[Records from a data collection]

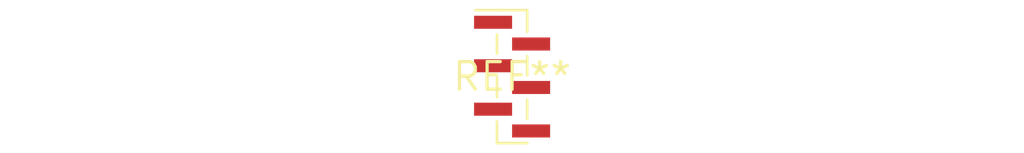
<source format=kicad_pcb>
(kicad_pcb (version 20240108) (generator pcbnew)

  (general
    (thickness 1.6)
  )

  (paper "A4")
  (layers
    (0 "F.Cu" signal)
    (31 "B.Cu" signal)
    (32 "B.Adhes" user "B.Adhesive")
    (33 "F.Adhes" user "F.Adhesive")
    (34 "B.Paste" user)
    (35 "F.Paste" user)
    (36 "B.SilkS" user "B.Silkscreen")
    (37 "F.SilkS" user "F.Silkscreen")
    (38 "B.Mask" user)
    (39 "F.Mask" user)
    (40 "Dwgs.User" user "User.Drawings")
    (41 "Cmts.User" user "User.Comments")
    (42 "Eco1.User" user "User.Eco1")
    (43 "Eco2.User" user "User.Eco2")
    (44 "Edge.Cuts" user)
    (45 "Margin" user)
    (46 "B.CrtYd" user "B.Courtyard")
    (47 "F.CrtYd" user "F.Courtyard")
    (48 "B.Fab" user)
    (49 "F.Fab" user)
    (50 "User.1" user)
    (51 "User.2" user)
    (52 "User.3" user)
    (53 "User.4" user)
    (54 "User.5" user)
    (55 "User.6" user)
    (56 "User.7" user)
    (57 "User.8" user)
    (58 "User.9" user)
  )

  (setup
    (pad_to_mask_clearance 0)
    (pcbplotparams
      (layerselection 0x00010fc_ffffffff)
      (plot_on_all_layers_selection 0x0000000_00000000)
      (disableapertmacros false)
      (usegerberextensions false)
      (usegerberattributes false)
      (usegerberadvancedattributes false)
      (creategerberjobfile false)
      (dashed_line_dash_ratio 12.000000)
      (dashed_line_gap_ratio 3.000000)
      (svgprecision 4)
      (plotframeref false)
      (viasonmask false)
      (mode 1)
      (useauxorigin false)
      (hpglpennumber 1)
      (hpglpenspeed 20)
      (hpglpendiameter 15.000000)
      (dxfpolygonmode false)
      (dxfimperialunits false)
      (dxfusepcbnewfont false)
      (psnegative false)
      (psa4output false)
      (plotreference false)
      (plotvalue false)
      (plotinvisibletext false)
      (sketchpadsonfab false)
      (subtractmaskfromsilk false)
      (outputformat 1)
      (mirror false)
      (drillshape 1)
      (scaleselection 1)
      (outputdirectory "")
    )
  )

  (net 0 "")

  (footprint "PinHeader_1x06_P1.00mm_Vertical_SMD_Pin1Left" (layer "F.Cu") (at 0 0))

)

</source>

Exercise instructions: Extract the text of all the records above verbatim, excluding pictures.

Result:
<source format=kicad_pcb>
(kicad_pcb (version 20240108) (generator pcbnew)

  (general
    (thickness 1.6)
  )

  (paper "A4")
  (layers
    (0 "F.Cu" signal)
    (31 "B.Cu" signal)
    (32 "B.Adhes" user "B.Adhesive")
    (33 "F.Adhes" user "F.Adhesive")
    (34 "B.Paste" user)
    (35 "F.Paste" user)
    (36 "B.SilkS" user "B.Silkscreen")
    (37 "F.SilkS" user "F.Silkscreen")
    (38 "B.Mask" user)
    (39 "F.Mask" user)
    (40 "Dwgs.User" user "User.Drawings")
    (41 "Cmts.User" user "User.Comments")
    (42 "Eco1.User" user "User.Eco1")
    (43 "Eco2.User" user "User.Eco2")
    (44 "Edge.Cuts" user)
    (45 "Margin" user)
    (46 "B.CrtYd" user "B.Courtyard")
    (47 "F.CrtYd" user "F.Courtyard")
    (48 "B.Fab" user)
    (49 "F.Fab" user)
    (50 "User.1" user)
    (51 "User.2" user)
    (52 "User.3" user)
    (53 "User.4" user)
    (54 "User.5" user)
    (55 "User.6" user)
    (56 "User.7" user)
    (57 "User.8" user)
    (58 "User.9" user)
  )

  (setup
    (pad_to_mask_clearance 0)
    (pcbplotparams
      (layerselection 0x00010fc_ffffffff)
      (plot_on_all_layers_selection 0x0000000_00000000)
      (disableapertmacros false)
      (usegerberextensions false)
      (usegerberattributes false)
      (usegerberadvancedattributes false)
      (creategerberjobfile false)
      (dashed_line_dash_ratio 12.000000)
      (dashed_line_gap_ratio 3.000000)
      (svgprecision 4)
      (plotframeref false)
      (viasonmask false)
      (mode 1)
      (useauxorigin false)
      (hpglpennumber 1)
      (hpglpenspeed 20)
      (hpglpendiameter 15.000000)
      (dxfpolygonmode false)
      (dxfimperialunits false)
      (dxfusepcbnewfont false)
      (psnegative false)
      (psa4output false)
      (plotreference false)
      (plotvalue false)
      (plotinvisibletext false)
      (sketchpadsonfab false)
      (subtractmaskfromsilk false)
      (outputformat 1)
      (mirror false)
      (drillshape 1)
      (scaleselection 1)
      (outputdirectory "")
    )
  )

  (net 0 "")

  (footprint "PinHeader_1x06_P1.00mm_Vertical_SMD_Pin1Left" (layer "F.Cu") (at 0 0))

)

</source>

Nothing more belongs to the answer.